“In was 1944, Germany….I had to do it. I had to save the pope.”
Rick and I were walking home from church. We were in our Catholic phase, going to St. Anne’s on the corner of Shepherd and Westheimer. I’m not sure the word Alzheimer existed in 1985. We just called her the crazy lady. She had a shopping cart and she would patrol the street talking to herself. On this fine spring morning she was saving the pope. She must have had some cogent moments, however, because she managed to call the police and have my car towed one time.
We were living in the downstairs unit of an old duplex in Montrose that Rick and his best friend, Jeff, bought before we were married. Jeff lived upstairs.
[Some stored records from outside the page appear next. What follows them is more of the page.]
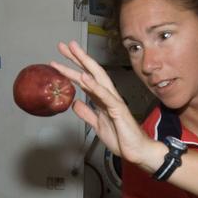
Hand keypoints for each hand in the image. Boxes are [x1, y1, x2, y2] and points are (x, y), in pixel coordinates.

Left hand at [52, 40, 163, 171]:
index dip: (73, 68)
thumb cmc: (122, 138)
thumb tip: (75, 103)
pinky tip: (84, 77)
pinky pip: (104, 96)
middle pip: (91, 72)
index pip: (86, 79)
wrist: (137, 151)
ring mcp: (113, 101)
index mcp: (102, 99)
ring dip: (84, 64)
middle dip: (77, 58)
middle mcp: (108, 96)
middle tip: (63, 46)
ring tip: (72, 52)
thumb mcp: (97, 125)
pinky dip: (94, 85)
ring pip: (97, 78)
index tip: (59, 59)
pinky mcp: (118, 109)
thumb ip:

It was Three’s Company. Each day we would carpool to our downtown bank jobs, resplendent in our navy suits and briefcases. At night, I nuked an extra Lean Cuisine and Jeff would join us for dinner. When we weren’t all putting in weekend face time at work, Jeff and Rick watched WWF and Planet of the Apes on TV. On Sundays, Jeff entertained us with stories of his nocturnal exploits.
I was spending a lot of time in Toronto for my job with a Canadian bank. Huge chunks of time, sometimes only coming home for an odd weekend visit. This was one of those times. On Saturday morning I got up early to run some errands and went outside to hop in my car. It wasn’t there. We didn’t have a garage, so the three of us parked in the driveway or on the street. My car just wasn’t there. When I asked Rick about it, he swore it was in front of the house, on the street. Only when I opened the front door and asked him to show it to me did he agree that it, in fact, was not there.
I called Jeff to ask him about it. “Hey, do you know where my car is?” He said, “It probably got towed because of all the tickets on it.” “What? Are you kidding me? You saw tickets stacking up on my car and you didn’t mention it to Rick”. Jeff moved to the top of my shit list, giving Rick a momentary reprieve. But Rick was not about to get off the hook that easily. I called the police to report my car missing and they told me that my car had been towed as an abandoned car TEN DAYS AGO. That’s right, you heard me, TEN DAYS AGO. Rick instantly replaced Jeff in the dog house. We found my car in the impounding lot and had to pay $200 in storage fees. Put that in today’s dollars.